Focus du rapport de la Conférence des mobilités d’Ambition France Transport sur la tarification des services de transport

Dans un précédent billet de Mobilaw, nous avons présenté de façon générale les principales préconisations du rapport d’Ambition France Transport du 9 juillet 2025.

Ce rapport identifie des priorités de financement du transport à savoir :

  • L’augmentation des investissements dans la performance et la résiliation des infrastructures nationales
  • L’augmentation de l’offre de transport entre les centres urbains et la périphérie
  • La hiérarchisation des nouveaux projets d’infrastructure avec la prise en compte de l’augmentation de la performance et de la résilience des infrastructures existantes

Pour permettre ce financement, Ambition France Transport identifie des actions à court et moyen terme.

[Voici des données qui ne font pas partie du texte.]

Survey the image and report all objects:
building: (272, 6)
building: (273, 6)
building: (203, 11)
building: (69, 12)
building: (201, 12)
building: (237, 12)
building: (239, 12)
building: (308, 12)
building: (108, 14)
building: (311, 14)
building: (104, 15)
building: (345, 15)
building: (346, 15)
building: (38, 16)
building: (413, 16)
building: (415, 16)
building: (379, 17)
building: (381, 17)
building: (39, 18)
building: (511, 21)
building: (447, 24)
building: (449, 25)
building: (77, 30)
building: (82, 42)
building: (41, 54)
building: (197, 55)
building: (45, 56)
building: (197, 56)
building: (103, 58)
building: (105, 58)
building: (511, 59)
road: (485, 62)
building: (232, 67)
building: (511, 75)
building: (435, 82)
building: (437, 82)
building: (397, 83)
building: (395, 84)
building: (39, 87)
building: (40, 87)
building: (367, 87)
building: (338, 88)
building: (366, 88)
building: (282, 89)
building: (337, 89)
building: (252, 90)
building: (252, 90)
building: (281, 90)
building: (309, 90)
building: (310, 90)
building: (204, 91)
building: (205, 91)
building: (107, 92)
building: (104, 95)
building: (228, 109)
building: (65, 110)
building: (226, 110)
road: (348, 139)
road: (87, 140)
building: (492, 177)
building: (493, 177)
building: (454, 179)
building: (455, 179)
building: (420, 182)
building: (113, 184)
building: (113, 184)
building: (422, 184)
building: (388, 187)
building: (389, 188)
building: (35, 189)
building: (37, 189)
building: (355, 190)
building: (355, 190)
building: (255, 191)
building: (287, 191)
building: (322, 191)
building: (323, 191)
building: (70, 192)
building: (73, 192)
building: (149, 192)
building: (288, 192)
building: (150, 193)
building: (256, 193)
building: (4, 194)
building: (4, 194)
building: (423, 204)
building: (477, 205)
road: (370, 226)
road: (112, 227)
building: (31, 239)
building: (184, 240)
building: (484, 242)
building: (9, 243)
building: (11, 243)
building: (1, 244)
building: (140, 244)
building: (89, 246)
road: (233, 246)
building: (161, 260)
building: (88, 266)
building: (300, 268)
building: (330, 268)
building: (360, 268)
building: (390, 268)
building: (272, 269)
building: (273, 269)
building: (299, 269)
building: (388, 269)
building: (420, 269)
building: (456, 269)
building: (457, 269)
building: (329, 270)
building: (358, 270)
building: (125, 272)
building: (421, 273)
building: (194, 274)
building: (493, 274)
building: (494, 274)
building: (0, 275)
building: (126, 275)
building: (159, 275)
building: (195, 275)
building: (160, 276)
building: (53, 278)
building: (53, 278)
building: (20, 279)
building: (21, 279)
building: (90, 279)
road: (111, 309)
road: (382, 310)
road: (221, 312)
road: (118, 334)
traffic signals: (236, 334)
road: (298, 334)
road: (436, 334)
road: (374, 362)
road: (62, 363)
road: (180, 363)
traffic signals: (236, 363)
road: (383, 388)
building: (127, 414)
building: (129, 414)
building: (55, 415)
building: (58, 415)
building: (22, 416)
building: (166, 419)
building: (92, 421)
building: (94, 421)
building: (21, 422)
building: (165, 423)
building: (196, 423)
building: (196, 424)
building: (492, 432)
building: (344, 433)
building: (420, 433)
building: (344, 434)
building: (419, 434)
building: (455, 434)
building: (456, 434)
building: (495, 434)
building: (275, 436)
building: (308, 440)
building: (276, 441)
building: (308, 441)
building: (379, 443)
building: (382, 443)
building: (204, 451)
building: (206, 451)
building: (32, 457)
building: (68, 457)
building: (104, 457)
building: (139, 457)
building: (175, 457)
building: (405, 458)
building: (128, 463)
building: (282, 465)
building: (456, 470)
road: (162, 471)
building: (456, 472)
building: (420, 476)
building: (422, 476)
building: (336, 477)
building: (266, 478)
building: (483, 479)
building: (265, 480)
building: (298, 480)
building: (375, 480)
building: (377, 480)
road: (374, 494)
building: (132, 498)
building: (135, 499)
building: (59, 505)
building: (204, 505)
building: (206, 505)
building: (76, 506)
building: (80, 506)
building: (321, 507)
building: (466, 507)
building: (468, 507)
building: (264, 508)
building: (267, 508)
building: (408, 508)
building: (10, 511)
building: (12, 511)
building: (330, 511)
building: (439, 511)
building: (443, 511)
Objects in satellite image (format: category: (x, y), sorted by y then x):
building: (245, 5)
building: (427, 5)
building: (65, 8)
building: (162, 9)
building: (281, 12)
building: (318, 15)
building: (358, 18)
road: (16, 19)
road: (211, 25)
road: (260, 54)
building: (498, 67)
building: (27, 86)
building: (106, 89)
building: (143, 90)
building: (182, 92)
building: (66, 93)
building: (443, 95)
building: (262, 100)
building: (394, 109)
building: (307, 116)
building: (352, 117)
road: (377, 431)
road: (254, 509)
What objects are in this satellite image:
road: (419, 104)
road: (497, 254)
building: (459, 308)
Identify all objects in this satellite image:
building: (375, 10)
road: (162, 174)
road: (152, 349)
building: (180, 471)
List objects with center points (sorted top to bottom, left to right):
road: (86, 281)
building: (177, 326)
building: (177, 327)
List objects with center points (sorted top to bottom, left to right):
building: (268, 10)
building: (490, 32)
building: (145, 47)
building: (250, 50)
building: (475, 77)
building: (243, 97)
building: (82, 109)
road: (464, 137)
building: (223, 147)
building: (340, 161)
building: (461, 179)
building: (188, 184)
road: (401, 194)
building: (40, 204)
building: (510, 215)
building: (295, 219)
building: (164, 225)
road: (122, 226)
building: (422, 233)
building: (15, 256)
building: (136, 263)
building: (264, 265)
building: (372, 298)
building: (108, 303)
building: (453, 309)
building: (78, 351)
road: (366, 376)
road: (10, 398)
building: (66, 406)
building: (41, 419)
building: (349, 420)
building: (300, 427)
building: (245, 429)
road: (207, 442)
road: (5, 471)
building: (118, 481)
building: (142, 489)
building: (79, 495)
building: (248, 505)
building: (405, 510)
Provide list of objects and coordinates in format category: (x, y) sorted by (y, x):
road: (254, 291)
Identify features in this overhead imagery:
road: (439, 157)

Parmi les actions à court terme, figure l’augmentation de la contribution des usagers. Cette action rappelle une recommandation ultérieure qui sera émise par la Cour des comptes dans son rapport du 15 septembre 2025 relatif à « La contribution des usagers au financement des transports collectifs urbains » (également commenté dans un blog de Mobilaw qui n’échappera pas à nos lecteurs les plus avertis).

Dans ce rapport, Ambition France Transport rappelle que la part de financement des coûts d’exploitation par les recettes des usagers des principaux réseaux de transport a fortement diminué depuis un demi-siècle. Elle est passée de 75 % en 1975 à 50 % en 1995, pour diminuer progressivement à 28 % en 2022.

Selon des études et analyses, une augmentation de 10% de la contribution dégagerait 150 millions d’euros par an.

S’agissant du transport ferroviaire, la conférence constate que l’augmentation des péages ferroviaires entraîne une augmentation des coûts dans l’exploitation du transport ferroviaire et envisage l’institution d’une taxe temporaire sur certains billets par exemple les services à grande vitesse. A titre illustratif, une taxe de 2 % sur les seuls billets de TGV génèrerait selon de premières estimations un gain d’environ 150 M€ par an.

Une autre source de financement pourrait provenir des investisseurs privés à travers le « contrat de partenariat ». Les investissements du partenaire privé seraient remboursés par des hausses de péage. Selon SNCF Réseau, ce montage permettrait de financer 200 millions d’euros de projets de modernisation par an entre 2028 et 2032.

Une autre action à court terme est de revoir le modèle économique des AOM avec notamment la mise en place de nouvelles ressources fiscales dédiées.